Le comité ministériel de l’Union Monétaire de l’Afrique Centrale (UMAC) s’est penché le 8 avril 2026 à N’Djaména sur les enjeux économiques et financiers de la sous-région.
Le comité composé de deux ministres par pays membres, dont celui des finances en priorité, et agissant comme l’instance de décision politique qui garantit la cohésion économique et monétaire de l’Union a arrêté certaines décisions pour consolider la croissance de la sous-région. Le gouverneur de la Banque des États de l’Afrique Centrale (BEAC), Yvon Sana Bangui, se veut rassurant.
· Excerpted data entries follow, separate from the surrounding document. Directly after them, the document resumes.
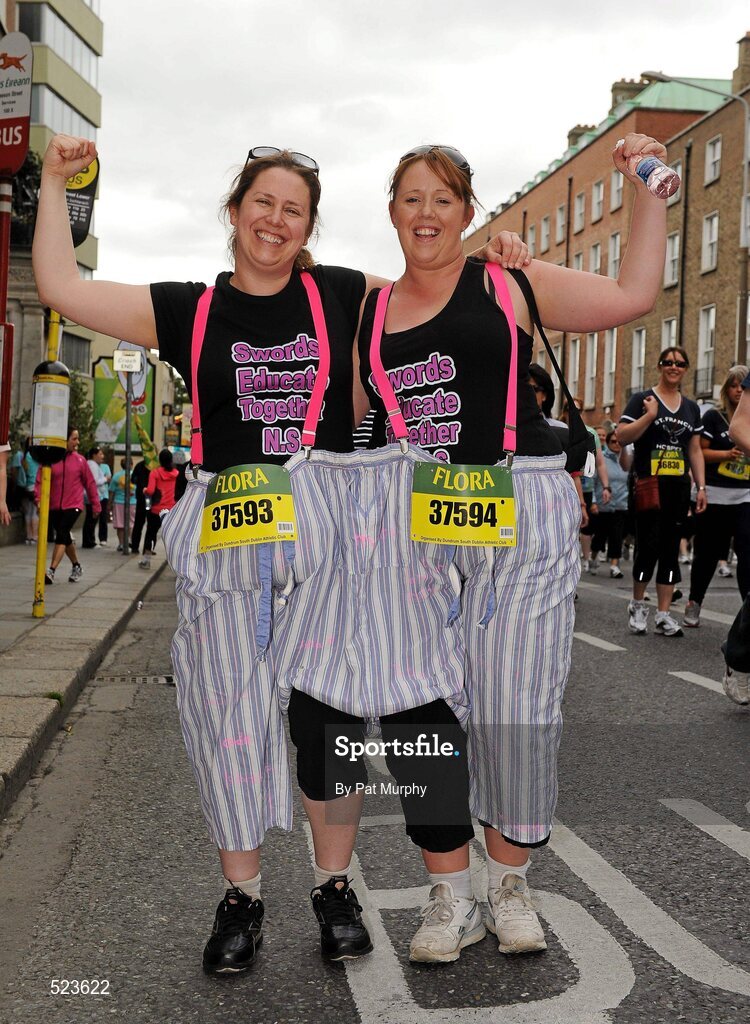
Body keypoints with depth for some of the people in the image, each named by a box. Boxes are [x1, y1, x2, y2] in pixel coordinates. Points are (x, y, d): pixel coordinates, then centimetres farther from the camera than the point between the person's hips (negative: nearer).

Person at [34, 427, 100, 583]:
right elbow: (40, 480, -3)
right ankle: (76, 566, 36)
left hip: (73, 506, -2)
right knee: (65, 538, 15)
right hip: (54, 506, 2)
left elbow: (90, 483, 5)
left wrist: (96, 504, 8)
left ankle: (52, 571, -22)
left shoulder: (80, 460, -1)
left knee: (61, 535, -18)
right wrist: (39, 499, -17)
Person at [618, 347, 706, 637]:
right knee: (648, 545, -6)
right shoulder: (642, 400, 0)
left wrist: (701, 487, 9)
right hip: (649, 485, -5)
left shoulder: (691, 407, 15)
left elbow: (695, 450, 16)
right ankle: (637, 605, 16)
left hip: (679, 487, 5)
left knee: (671, 548, 5)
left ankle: (664, 615, 9)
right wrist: (650, 415, -19)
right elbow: (622, 436, -10)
A l’issue des travaux il a indiqué que, la zone CEMAC a enregistré une croissance de 3,5 % en 2025, avec une inflation ramenée à 2,1 %, sous le seuil communautaire. Les perspectives pour 2026 annoncent une croissance de 2,9 %, avant une consolidation à moyen terme.
Il se réjouit également du fait que, les états financiers de la BEAC affichent un résultat net de 300,70 milliards FCFA en 2025, en baisse de 15,23 % par rapport à l’année précédente. La répartition des dividendes aux États membres a été validée. Pour le patron de la Banque centrale, « ce résultat témoigne des efforts déployés en interne pour la soutenabilité budgétaire de la Banque et de la rigueur dans l’exécution de notre budget ».
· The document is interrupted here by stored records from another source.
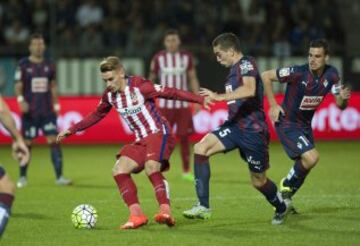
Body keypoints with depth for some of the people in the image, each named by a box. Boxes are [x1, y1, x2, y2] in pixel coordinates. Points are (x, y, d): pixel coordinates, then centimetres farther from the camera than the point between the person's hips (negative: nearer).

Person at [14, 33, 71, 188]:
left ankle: (59, 177, -9)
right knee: (27, 143, 4)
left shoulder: (49, 65, 9)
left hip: (48, 111, 2)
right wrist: (21, 100, -21)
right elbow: (18, 87, -4)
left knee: (53, 140, -8)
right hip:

LA SUITE APRÈS LA PUBLICITÉ
La stratégie de monétisation de l’or adopté est l’un des grands points inscrit à l’ordre du jour. Pour la BEAC, il s’agit d’une politique visant à diversifier ses réserves de change et renforcer la résilience face aux chocs externes.
Le comité a jugé utile de mettre en place une base de données régionale pour améliorer la supervision bancaire et réduire le risque de crédit. Quant à la modernisation des paiements, il est adopté un QR code unifié, d’une lettre de change automatisée et du prélèvement automatique, pour faciliter les transactions électroniques et promouvoir l’inclusion financière.